What is considered a dental emergency?

Accidents can happen at any time, day or night. Maybe you bite into something too hard, suffer from a sports-related injury, or develop a serious infection, like an abscess. Injuries to the mouth and teeth occur often, especially in children. They come with varying degrees of pain, bleeding, and damage. Some minor dental emergencies can wait until regular office hours. Other, more serious dental emergencies require immediate attention. In almost every case you should get help from a dental care professional right away. How do you know if the problem is serious? Here are some guidelines to help you determine the severity of your injury and tips on how to handle your dental emergency.


Dental Emergency

A dental emergency is any significant problem involving teeth and related tissues of the mouth, jaw, and face. Not all dental emergencies are painful, but a good rule to follow is if it hurts, seek immediate dental care.


Is This a Dental Emergency?

To know for sure if your injury or pain is a dental emergency, ask yourself these questions:

  • Were you hit in the face or mouth?
  • Is there any mouth or facial swelling?
  • Are you bleeding excessively from the mouth?
  • Are you in severe pain?
  • Are any of your permanent teeth loose, crooked, broken, or knocked-out?
  • Are any of your dental restorations chipped, cracked, or missing?
  • Is there any swelling, knots, or bulges on your tongue or gums?

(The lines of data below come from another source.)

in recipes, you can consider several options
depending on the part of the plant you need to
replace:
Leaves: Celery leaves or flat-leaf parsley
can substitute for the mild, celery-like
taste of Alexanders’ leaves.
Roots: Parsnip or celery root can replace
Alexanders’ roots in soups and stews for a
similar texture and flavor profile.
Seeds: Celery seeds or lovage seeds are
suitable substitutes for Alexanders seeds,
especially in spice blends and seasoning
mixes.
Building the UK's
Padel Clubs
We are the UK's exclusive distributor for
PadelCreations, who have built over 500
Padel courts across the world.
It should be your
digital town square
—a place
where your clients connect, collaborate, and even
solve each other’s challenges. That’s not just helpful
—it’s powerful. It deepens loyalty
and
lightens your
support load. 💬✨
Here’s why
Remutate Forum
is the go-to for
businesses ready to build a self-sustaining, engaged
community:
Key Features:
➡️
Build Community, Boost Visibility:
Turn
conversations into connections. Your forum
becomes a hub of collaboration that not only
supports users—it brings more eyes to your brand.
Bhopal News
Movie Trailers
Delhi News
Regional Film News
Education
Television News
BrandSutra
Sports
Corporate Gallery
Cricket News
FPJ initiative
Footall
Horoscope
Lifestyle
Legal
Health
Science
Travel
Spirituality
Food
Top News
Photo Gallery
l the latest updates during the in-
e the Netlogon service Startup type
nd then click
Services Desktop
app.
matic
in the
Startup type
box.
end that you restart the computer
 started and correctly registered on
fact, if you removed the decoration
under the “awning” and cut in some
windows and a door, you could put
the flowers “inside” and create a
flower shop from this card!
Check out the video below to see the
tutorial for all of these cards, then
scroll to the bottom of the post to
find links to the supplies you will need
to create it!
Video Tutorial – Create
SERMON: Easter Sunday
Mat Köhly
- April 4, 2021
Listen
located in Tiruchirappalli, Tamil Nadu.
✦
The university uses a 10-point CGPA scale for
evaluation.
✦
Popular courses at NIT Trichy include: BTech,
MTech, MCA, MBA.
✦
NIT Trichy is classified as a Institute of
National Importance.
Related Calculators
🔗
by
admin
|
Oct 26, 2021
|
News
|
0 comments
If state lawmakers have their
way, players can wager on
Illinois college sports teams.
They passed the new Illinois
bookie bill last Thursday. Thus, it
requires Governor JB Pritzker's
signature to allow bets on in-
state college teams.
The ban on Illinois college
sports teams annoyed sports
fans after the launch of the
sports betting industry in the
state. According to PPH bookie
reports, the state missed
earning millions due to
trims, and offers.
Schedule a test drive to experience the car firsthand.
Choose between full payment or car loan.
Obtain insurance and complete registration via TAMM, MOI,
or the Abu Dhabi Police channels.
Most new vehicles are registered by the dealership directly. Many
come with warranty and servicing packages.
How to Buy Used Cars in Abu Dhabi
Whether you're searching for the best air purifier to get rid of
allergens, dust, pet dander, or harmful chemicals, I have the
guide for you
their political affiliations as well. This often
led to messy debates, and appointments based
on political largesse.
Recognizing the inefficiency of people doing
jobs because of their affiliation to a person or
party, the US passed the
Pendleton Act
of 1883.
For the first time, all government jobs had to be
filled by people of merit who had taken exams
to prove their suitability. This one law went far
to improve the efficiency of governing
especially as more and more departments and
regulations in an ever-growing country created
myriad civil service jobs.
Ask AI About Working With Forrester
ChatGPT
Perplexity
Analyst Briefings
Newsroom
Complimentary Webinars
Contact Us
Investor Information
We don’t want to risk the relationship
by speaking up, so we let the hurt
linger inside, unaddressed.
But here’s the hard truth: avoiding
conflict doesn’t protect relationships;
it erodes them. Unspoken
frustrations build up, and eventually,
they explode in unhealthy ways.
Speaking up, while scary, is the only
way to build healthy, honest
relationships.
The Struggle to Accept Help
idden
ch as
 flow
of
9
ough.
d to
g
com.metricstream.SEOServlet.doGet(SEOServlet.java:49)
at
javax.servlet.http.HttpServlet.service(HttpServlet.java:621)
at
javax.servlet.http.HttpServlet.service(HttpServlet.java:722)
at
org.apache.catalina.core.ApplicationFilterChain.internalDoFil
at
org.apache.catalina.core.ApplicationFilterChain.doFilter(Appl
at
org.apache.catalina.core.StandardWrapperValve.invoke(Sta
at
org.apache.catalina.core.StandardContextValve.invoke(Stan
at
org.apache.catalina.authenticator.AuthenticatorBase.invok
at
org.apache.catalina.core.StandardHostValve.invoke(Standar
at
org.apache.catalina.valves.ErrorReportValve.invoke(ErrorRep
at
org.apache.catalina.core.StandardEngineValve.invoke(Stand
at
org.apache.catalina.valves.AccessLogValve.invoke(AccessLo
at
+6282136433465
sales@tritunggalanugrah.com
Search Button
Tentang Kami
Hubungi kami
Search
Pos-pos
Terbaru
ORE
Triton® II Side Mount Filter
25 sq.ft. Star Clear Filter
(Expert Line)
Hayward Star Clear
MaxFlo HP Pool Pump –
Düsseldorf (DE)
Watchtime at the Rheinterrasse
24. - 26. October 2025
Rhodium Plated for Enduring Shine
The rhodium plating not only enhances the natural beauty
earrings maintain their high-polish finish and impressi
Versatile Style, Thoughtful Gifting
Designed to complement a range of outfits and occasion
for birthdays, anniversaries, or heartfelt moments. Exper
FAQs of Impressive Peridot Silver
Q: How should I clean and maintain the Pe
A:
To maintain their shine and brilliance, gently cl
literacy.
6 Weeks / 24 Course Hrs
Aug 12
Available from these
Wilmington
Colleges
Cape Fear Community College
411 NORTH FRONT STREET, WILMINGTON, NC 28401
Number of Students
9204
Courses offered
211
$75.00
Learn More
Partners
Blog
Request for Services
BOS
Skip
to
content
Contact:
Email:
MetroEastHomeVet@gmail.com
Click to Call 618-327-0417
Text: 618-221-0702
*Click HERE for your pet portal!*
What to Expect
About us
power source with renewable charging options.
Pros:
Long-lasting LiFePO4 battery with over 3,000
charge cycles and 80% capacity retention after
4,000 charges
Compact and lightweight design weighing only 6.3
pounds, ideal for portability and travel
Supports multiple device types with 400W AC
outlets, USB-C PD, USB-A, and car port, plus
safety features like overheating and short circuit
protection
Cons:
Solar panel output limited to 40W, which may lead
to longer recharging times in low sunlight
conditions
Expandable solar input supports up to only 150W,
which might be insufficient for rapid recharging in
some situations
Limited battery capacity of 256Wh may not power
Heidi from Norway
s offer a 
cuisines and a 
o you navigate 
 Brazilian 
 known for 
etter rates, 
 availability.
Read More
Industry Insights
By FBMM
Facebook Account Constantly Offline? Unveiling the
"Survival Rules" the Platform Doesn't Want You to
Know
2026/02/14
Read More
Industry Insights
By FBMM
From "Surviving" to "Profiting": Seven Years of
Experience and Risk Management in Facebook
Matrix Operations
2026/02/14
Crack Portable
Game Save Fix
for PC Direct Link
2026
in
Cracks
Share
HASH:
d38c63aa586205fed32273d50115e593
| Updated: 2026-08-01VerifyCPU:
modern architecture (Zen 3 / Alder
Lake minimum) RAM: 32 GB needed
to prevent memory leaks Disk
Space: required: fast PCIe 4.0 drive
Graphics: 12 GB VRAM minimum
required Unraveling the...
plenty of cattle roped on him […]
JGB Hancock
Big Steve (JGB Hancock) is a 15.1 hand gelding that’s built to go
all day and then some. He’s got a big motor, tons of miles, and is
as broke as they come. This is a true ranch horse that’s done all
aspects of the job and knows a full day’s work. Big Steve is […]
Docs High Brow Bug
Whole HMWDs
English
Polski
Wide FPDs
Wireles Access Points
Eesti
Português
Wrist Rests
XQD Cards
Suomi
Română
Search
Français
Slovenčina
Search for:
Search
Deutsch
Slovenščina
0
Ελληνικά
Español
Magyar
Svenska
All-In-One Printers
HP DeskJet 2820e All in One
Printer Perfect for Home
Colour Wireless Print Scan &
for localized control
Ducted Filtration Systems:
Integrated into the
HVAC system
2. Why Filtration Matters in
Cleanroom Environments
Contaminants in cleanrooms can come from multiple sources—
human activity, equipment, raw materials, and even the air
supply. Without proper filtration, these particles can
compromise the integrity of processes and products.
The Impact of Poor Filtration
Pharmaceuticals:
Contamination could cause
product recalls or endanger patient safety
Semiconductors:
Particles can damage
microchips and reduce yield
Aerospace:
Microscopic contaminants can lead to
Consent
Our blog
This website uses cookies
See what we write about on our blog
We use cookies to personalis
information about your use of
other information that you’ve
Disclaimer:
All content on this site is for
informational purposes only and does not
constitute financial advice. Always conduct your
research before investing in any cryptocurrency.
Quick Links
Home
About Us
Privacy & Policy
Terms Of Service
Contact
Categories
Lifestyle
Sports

If you answered yes to one or more of the above questions you should consider it a dental emergency. Contact your dentist immediately. Describe in detail what happened to cause the injury or pain, and explain exactly how you are feeling. The dentist will tell you if the emergency is urgent, or if treatment can wait.

Common dental emergencies


Urgent Dental Emergencies

For these conditions seek immediate treatment:

  • Bleeding that will not stop
  • Loose or knocked-out permanent tooth
  • Jaw injury
  • Painful swelling
  • Severe toothache


Non-Urgent Dental Emergency

For these conditions you can usually wait for treatment:

  • Lost filling, crown, or bridge
  • Broken, chipped, or cracked tooth (without pain)
  • Damaged or broken retainer, night guard, or braces
  • Food caught between teeth
  • Dull toothache


Who to Contact During a Dental Emergency

Dental emergencies can be frightening and painful. If it is urgent, you must contact your dentist as soon as possible. Most dentists will have an emergency line or number you can call, especially outside of business hours. Your dentist will tell you what steps to take and where to go for treatment. During office hours most dentists will try and fit you in as soon as possible. However, if you are not in extraordinary pain, then do not fret if the dentist does not get you in right away. If the office is closed, and you are experiencing excessive bleeding or unbearable pain from a dental emergency, contact the on-call dentist. If for some reason you cannot get in touch with a dentist, visit the emergency room for urgent care.


What to Do at Home for a Dental Emergency

If you need to wait a couple of hours before you can get in to see your dentist, there are things you can do to mitigate pain, swelling, and bleeding. The most important thing to do is stay calm. When anxious, your body triggers responses, like elevated heart rate. That can make your emergency worse. So stay calm and tend to your emergency.


You can dissolve a teaspoon of salt in a mug of boiling hot water. Once it cools, use the water to gently rinse your mouth. This will help reduce swelling and relieve irritation. To kill bacteria you can also swish with Hydrogen Peroxide. If you knocked out a tooth, handle it as little as possible. Only touch the crown and store it in a small container of milk. The same goes for any parts of a cracked tooth or dental restoration. You should also use gauze and pressure to reduce bleeding, and a cold compress on the outside of the check or jaw to reduce swelling.